Friday, April 24, 2020

Salvation as a Community Experience

You would think that this period of social isolation would not be such a handicap to an introvert like myself.  I have always needed time and space to be alone.  Self-chosen isolation, which I prefer to call solitude, has been necessary for me to realign my soul so that I might better function as a charitable human being.  While I have never seen myself as the life of the party, I can be a center of social attention and public discourse only to the degree that I can also retreat, restore, and recenter my spirit.

But you can have too much of a good thing.  These days I am longing for a more normal pattern of social engagement.  I miss my family.  I miss my friends.  I miss my church.  While I am taking advantage of the various modern means of staying in touch, there’s no substitute for face-to-face, hand-to-hand, hug-to-hug, encounters.  As St. Paul concludes in 1 Corinthians 13 . . . “now I know in part, then I will know fully, even as I am fully known.”  I think we all hunger to be fully known, and that requires human contact.

I even think our salvation depends on it.  What I mean is that salvation, while often understood as a “right relationship with God,” also requires a “right relationship with other people.”  There is a strain of religious thinking that emphasizes the vertical relationship with God to the neglect of our horizontal relationship with others.  This is unfortunate and, I believe, a distortion of how salvation is to be understood.  The Great Commandment is a two-fold love - of God and neighbor - but in some circles all that seems to matter is one’s relationship with God.  But I am convinced that one can only get one’s heart right with God if one’s heart is also right with others.

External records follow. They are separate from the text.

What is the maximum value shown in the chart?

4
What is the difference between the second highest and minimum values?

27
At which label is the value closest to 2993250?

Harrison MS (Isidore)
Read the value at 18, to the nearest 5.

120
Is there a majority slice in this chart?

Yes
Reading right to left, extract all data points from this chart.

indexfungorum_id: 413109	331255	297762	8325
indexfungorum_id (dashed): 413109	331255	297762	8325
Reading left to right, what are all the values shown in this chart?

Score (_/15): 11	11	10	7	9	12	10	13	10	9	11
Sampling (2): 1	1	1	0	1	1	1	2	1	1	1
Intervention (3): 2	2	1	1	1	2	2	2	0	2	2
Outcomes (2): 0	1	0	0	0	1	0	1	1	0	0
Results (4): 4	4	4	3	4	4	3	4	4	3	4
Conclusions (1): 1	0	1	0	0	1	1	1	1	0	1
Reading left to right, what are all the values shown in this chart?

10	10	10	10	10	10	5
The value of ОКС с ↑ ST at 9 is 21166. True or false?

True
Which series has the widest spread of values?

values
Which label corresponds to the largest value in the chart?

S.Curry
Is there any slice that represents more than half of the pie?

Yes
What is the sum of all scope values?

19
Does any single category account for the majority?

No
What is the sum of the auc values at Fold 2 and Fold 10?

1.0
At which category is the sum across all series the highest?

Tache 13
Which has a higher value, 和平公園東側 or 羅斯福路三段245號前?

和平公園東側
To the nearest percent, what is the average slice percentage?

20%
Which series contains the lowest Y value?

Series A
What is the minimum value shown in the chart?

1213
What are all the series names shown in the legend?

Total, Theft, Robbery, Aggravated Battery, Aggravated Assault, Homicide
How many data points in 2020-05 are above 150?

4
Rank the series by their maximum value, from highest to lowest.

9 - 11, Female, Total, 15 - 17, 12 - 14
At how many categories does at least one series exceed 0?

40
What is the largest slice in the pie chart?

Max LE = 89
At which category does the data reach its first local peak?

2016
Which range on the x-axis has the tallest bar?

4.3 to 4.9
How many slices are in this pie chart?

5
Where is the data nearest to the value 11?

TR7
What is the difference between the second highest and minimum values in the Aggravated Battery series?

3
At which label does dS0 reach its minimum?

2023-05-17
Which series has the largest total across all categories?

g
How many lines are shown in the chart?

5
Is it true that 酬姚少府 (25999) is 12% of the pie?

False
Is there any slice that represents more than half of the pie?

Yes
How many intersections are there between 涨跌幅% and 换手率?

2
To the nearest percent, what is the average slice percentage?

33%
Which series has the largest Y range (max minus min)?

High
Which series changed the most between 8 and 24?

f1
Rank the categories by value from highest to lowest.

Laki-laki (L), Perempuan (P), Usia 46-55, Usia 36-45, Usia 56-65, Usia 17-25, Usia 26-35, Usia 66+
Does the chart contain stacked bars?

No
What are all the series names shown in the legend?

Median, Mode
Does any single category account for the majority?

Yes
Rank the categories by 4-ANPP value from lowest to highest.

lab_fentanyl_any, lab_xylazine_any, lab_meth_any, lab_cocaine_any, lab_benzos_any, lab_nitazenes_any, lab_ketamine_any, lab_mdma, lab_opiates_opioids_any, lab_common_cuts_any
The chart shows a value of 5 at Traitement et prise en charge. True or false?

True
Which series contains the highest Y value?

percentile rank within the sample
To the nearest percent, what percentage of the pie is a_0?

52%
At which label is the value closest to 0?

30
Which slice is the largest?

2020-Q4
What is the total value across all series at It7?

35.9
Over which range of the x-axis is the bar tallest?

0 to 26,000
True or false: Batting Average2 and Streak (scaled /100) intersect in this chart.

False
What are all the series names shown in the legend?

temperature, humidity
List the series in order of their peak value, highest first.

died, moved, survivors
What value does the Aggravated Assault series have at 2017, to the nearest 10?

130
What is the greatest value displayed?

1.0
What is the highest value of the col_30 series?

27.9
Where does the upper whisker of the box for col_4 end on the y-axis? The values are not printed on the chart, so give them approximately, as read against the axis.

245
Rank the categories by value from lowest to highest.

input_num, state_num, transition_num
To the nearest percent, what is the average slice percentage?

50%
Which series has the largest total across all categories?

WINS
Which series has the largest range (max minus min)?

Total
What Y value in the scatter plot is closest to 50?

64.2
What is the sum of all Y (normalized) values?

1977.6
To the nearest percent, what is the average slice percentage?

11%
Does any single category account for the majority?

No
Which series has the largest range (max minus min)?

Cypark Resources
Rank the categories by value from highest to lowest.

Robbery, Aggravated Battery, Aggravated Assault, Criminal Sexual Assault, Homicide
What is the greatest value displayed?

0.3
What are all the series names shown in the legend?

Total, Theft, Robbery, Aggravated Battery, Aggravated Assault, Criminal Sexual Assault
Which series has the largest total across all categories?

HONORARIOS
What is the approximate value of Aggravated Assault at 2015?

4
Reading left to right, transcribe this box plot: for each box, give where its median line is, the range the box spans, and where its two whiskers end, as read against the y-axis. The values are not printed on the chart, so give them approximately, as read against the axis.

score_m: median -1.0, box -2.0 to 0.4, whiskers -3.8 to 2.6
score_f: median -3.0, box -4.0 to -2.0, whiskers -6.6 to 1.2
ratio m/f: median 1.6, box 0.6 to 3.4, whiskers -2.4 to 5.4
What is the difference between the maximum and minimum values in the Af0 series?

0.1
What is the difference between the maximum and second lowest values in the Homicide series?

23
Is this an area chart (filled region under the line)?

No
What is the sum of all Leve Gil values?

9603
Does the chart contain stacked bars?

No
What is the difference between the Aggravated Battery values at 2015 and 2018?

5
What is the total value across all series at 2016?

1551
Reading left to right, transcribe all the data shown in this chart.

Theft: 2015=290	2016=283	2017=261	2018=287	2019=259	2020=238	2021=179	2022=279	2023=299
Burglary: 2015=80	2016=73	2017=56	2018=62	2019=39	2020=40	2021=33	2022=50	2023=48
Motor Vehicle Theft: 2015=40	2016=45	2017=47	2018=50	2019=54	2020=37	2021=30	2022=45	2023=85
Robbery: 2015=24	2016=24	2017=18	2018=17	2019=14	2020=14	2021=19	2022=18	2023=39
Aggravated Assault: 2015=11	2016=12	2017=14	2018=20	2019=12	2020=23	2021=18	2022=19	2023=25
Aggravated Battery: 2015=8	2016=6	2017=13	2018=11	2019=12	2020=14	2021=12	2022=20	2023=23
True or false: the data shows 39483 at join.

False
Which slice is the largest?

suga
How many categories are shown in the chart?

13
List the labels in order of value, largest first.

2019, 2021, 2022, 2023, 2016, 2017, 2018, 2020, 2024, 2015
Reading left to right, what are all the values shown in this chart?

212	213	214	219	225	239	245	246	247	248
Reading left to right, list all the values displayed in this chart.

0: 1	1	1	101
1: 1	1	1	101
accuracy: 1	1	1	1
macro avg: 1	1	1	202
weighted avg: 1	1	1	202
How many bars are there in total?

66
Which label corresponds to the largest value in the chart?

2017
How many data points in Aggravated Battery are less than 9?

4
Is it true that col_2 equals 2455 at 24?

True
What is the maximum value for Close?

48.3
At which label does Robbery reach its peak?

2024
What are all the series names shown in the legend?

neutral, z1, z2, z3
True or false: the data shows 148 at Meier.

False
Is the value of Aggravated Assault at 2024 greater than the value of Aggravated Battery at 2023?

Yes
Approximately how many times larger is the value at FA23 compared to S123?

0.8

A long-ago friend once said that one’s love for God is only as deep as one’s love for one’s neighbor.  Maybe.  Nevertheless, I do believe that salvation is not a private transaction between the self and God, but a corporate, communal transaction - “God so loved the WORLD.”  My salvation is integral to God’s activity to save all of creation.  Therefore, the welfare of my neighbors (near and far) is essential to my personal well-being as it relates to my salvation.

This communal understanding of salvation has practical implications for how we behave during a pandemic.  My decision to keep social distance, to wear a mask, and to comply with health expert directives, is made for the good of the community.  When I overstep these boundaries in the interests of personal freedom I deny my responsibility to the common good.  My unwillingness to sacrifice for the community is an act of selfishness, and ultimately a slap at the face of God’s plan to save the world.

Several years ago a reporter was in the stands at Wallace Wade Stadium at Duke University witnessing the Special Olympics where athletes were competing in track and field events.  During one race as the runners sprinted down their lanes toward the finish line one of the racers stumbled and fell, sprawling on the track.  The other runners, of course, noticed the mishap of this competitor and instead of leaving him behind, turned back to help him up, and with joined hands they all continued the race, crossing the finish line together.  

This story illustrates the way I believe God’s plan of salvation works.  None of us is saved unless all of us are saved.  I’m not sure this is orthodoxy.  And I suppose there might be some logical questions one might ask of such a theological perspective.  But I’m content that this theology comes closer to the heart of Jesus than the flawed narratives of most substitutionary theories of personal salvation.  And, practically speaking, this theology leads to a better world in which to live.  Indeed, it probably gives us a kinder, more inclusive vision of heaven as well.